Tentu kita sepakat, muara politik adalah pengabdian kepada bangsa dan negara dalam arti sesungguhnya. Atau dalam bahasa Eddy Kristiyanto, politik perlu dipahami bukan dalam artian sempit (stricto sensu), melainkan dalam arti luas, (largo sensu) yakni arti utama dan sesungguhnya dari politik. Sebenarnya “jiwa” politik dan memoria itu paling jelas terbaca bukan pada tataran wacana (discourse), bukan tingkat verbal dan kognitif, melainkan lebih-lebih pada kemungkinan yang diciptakan oleh masing-masing pribadi dalam kebersamaan untuk menjadi semakin manusiawi (human), seraya hidup dalam suatu lingkungan yang ramah (hospitable) terhadap sesama, di mana keadilan, bela rasa penuh cinta (compassion), dan pemeliharaan hidup diutamakan.
Maka dari itu, pembicaraan tentang politik dan memoria menyangkut harkat hidup kita semua sebagai manusia. Inilah salah satu makna terdalam manusia di hadapan Hyang Widi. Kiranya, Ia tidak pertama-tama melihat agama, ras, golongan etnis, tingkatan sosial apa yang melatarbelakangi kita, melainkan “apa nilai manusia“ di hadapan-Nya. Semua hal kemudian menjadi sangat relatif jika diperhadapkan pada Sang Absolut Sejati (Sakramen Politik, 2008).
Kinerja SBY–JK
Selama tiga tahun berkuasa sejak 2004, SBY-JK juga sudah menampakkan kinerja ke arah yang positif. Paling kurang itu yang terbaca dalam Optimisme Menyambut 2008: Kinerja Tiga Tahun Pemerintahan SBY-JK, (2008), di mana angka kemiskinan secara nasional dalam berbagai parameter terus menurun. Jika menggunakan parameter 2 US$ (PPP), menurun sangat cepat: hampir 9 persen dari 1996 ke 2007. Fakta ini membuktikan bahwa perekonomian Indonesia semakin membaik, sehingga berhasil menekan tingkat kemiskinan.
Tak hanya itu. Di bidang penegakan hukum, sebanyak 9.419 laporan pengaduan (sampai dengan Juni 2007) terdapat 2.134 indikasi tindak pidana korupsi terungkap. Sebanyak 221 kasus ditangani oleh Komisi Pemberantasan Korupsi (KPK). Sedangkan 1.054 pengaduan dikoordinasi dengan instansi lain. Dari 221 kasus yang ditindaklanjuti KPK, 99 kasus telah dilakukan penyelidikan, penyidikan sebanyak 47 perkara, dan 50 kasus penuntutan.
SBY tidak melakukan intervensi terhadap keputusan peradilan. Ia telah menunjukkan komitmen dengan menerbitkan ijin pemeriksaan bagi sejumlah pejabat pusat dan daerah yang terjerat kasus korupsi untuk diproses lebih lanjut. Penahanan sejumlah petinggi Bank Indonesia (BI), termasuk Aulia Pohan –besan SBY– dalam kasus aliran dana likuiditas Bank Indonesia adalah komitmen SBY untuk ikut menegakkan hukum.

Entri data tersimpan:

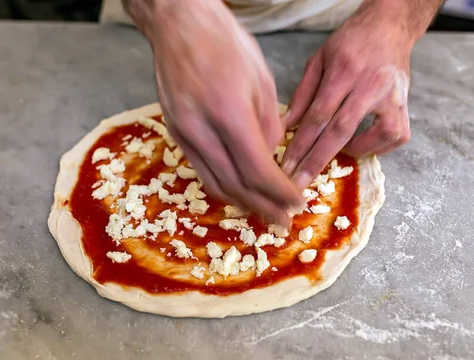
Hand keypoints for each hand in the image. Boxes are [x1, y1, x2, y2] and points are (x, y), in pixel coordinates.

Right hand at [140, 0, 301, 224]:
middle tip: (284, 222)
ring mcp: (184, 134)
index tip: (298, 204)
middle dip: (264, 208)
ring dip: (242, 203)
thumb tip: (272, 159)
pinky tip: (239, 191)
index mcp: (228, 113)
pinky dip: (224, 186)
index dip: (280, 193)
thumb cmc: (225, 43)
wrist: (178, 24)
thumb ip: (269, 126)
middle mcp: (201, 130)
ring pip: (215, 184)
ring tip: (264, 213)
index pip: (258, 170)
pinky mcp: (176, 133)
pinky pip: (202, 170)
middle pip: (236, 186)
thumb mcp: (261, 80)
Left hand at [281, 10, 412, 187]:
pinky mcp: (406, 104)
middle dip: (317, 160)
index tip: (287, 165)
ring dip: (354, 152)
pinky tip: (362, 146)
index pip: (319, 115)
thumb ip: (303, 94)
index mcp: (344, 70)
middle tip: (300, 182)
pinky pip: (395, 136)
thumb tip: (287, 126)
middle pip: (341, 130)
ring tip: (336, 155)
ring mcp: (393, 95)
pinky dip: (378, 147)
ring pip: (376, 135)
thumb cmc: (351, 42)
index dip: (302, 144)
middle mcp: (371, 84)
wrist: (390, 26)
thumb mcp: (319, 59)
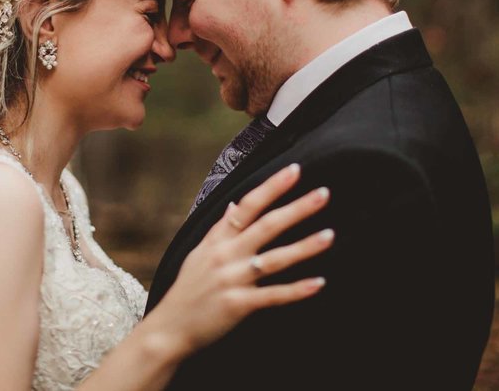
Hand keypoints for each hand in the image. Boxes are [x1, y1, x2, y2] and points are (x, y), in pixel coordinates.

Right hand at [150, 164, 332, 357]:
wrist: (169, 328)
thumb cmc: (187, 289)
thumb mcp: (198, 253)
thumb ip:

...

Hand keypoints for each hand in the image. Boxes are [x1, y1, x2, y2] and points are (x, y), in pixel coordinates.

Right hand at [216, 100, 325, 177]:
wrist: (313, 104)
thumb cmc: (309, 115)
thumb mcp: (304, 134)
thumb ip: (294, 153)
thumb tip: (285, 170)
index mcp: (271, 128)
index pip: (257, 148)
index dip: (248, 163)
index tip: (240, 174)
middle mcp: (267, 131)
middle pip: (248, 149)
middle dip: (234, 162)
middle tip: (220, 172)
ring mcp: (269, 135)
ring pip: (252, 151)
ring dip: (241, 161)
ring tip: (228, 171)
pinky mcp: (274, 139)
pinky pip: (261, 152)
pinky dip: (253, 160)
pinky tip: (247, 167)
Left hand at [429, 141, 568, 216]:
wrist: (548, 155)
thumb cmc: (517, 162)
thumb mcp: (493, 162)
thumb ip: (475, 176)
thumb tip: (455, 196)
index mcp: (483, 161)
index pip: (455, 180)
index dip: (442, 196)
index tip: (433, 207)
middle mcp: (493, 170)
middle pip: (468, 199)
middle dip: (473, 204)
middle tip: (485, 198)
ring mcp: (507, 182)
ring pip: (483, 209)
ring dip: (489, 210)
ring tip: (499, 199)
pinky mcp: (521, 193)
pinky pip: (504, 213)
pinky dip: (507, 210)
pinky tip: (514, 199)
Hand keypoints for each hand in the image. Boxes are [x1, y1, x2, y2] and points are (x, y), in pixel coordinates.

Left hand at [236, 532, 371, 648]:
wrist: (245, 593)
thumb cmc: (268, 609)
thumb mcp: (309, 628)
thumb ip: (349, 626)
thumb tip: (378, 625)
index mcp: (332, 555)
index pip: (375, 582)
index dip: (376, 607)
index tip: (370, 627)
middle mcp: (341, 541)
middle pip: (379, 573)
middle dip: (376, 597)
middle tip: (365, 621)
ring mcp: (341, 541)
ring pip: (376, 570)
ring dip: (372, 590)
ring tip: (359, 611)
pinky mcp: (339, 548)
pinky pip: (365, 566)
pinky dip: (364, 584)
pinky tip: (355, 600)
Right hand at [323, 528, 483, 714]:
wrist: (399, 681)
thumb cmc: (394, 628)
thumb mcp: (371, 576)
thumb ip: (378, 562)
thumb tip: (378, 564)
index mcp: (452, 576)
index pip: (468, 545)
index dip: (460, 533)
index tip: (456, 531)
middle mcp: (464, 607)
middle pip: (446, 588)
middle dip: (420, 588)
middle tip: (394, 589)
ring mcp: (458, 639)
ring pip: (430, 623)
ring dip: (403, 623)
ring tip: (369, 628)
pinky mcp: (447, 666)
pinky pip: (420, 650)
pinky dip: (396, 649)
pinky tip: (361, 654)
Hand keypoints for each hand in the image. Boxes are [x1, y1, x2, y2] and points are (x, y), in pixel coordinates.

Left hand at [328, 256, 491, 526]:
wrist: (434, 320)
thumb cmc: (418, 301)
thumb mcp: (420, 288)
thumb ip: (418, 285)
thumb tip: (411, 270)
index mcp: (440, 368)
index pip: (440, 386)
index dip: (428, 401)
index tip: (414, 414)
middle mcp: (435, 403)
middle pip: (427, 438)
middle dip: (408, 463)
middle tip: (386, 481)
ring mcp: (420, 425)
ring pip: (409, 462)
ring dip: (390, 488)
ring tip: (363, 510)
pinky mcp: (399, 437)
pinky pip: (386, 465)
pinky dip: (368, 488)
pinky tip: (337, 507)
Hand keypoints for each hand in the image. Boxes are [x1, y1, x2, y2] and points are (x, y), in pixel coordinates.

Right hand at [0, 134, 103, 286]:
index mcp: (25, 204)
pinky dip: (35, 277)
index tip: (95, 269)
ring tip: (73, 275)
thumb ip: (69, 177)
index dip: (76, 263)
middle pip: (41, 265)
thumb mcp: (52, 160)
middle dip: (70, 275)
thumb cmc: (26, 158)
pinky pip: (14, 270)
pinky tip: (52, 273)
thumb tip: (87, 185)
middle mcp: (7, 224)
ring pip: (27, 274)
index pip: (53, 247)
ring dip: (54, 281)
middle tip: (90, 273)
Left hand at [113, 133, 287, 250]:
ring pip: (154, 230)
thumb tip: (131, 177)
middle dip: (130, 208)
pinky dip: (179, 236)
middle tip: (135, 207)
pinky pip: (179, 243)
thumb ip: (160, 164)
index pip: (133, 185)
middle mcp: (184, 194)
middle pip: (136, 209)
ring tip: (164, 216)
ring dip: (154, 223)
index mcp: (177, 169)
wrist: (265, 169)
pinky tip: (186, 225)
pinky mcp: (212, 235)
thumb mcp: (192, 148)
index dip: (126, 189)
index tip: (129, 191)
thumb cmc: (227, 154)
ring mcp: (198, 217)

* * *

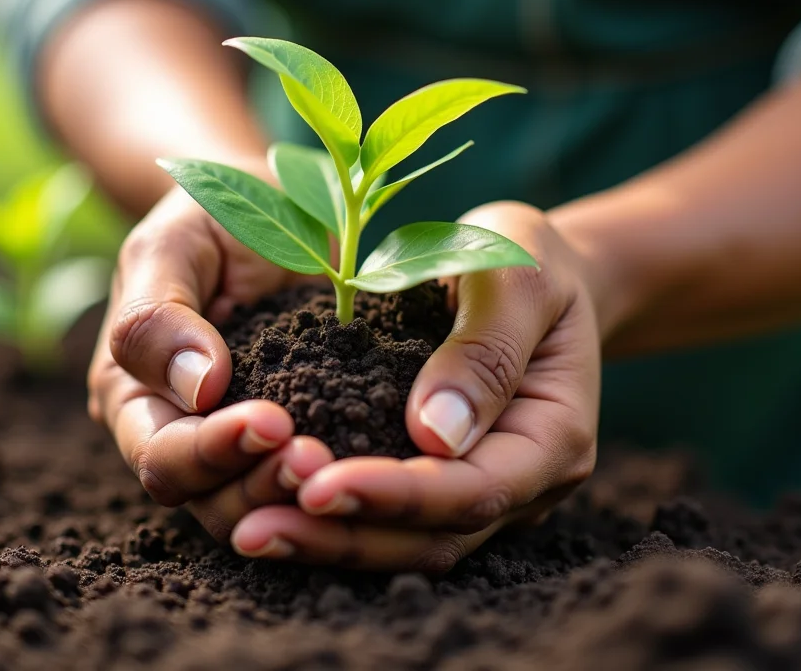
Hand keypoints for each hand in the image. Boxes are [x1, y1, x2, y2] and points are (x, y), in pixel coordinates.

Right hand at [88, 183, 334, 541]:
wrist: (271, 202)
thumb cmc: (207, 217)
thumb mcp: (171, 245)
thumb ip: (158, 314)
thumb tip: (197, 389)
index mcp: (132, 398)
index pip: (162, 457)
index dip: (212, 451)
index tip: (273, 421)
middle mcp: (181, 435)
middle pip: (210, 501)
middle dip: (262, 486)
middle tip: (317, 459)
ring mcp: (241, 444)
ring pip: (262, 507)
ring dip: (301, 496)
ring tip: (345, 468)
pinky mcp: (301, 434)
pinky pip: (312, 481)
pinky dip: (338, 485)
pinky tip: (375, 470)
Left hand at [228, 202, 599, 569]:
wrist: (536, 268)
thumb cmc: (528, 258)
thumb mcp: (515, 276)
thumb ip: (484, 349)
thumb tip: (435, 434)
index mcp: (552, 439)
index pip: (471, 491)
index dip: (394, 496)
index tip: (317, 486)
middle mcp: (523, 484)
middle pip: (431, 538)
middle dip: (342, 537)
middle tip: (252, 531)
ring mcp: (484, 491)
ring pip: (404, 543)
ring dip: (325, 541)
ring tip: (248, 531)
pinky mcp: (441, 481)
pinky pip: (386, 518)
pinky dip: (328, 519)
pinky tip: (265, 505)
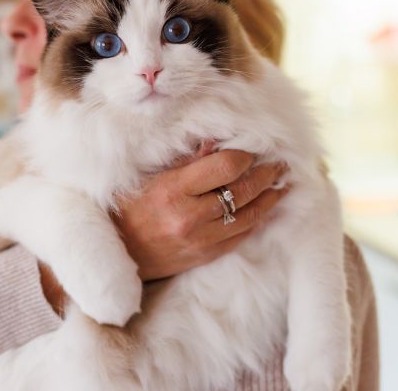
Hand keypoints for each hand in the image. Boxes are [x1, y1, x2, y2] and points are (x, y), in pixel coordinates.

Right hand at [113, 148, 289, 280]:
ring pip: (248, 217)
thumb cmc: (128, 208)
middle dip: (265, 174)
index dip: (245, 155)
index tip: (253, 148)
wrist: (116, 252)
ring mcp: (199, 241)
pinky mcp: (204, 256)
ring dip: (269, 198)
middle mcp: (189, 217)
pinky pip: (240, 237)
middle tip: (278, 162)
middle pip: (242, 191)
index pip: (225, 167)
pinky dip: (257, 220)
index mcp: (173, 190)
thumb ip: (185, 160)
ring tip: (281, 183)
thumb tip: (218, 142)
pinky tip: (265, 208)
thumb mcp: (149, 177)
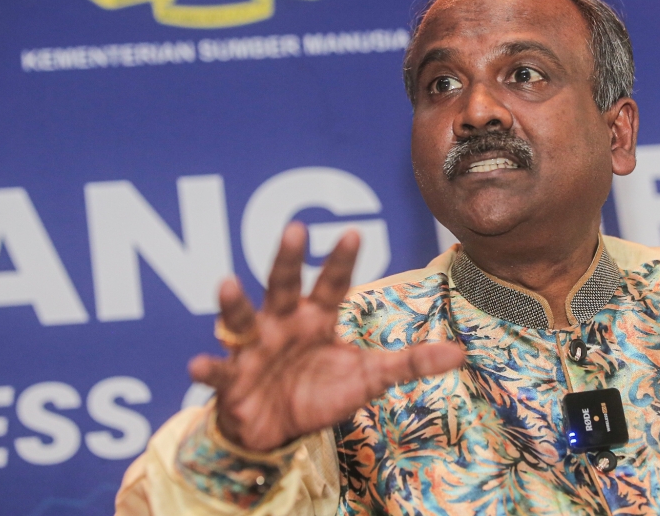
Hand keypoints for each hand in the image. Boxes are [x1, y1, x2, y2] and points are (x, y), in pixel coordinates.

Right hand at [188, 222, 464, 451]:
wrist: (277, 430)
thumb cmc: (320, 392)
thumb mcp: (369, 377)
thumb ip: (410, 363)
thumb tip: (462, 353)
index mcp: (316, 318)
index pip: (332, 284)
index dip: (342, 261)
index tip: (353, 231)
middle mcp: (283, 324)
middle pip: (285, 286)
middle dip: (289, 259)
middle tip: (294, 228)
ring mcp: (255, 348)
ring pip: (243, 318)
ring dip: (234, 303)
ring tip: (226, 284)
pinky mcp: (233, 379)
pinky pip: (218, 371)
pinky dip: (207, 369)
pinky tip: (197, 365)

Arahan Singkat: Tentukan apakah tiap pernyataan berikut sesuai dengan kutipan halaman di atas. Jawab ya atau tidak, lalu kutip kata-kata penentunya dari kutipan halaman. (a) KPK menangani 221 kasus. (b) Dengan parameter 2 US$ (PPP), angka kemiskinan turun lebih dari 10 persen dari 1996 ke 2007. (c) SBY melakukan intervensi terhadap keputusan peradilan.

Jawaban Soal:
(a) Ya: "Sebanyak 221 kasus ditangani oleh Komisi Pemberantasan Korupsi (KPK)."
(b) Tidak: "menurun sangat cepat: hampir 9 persen dari 1996 ke 2007."
(c) Tidak: "SBY tidak melakukan intervensi terhadap keputusan peradilan."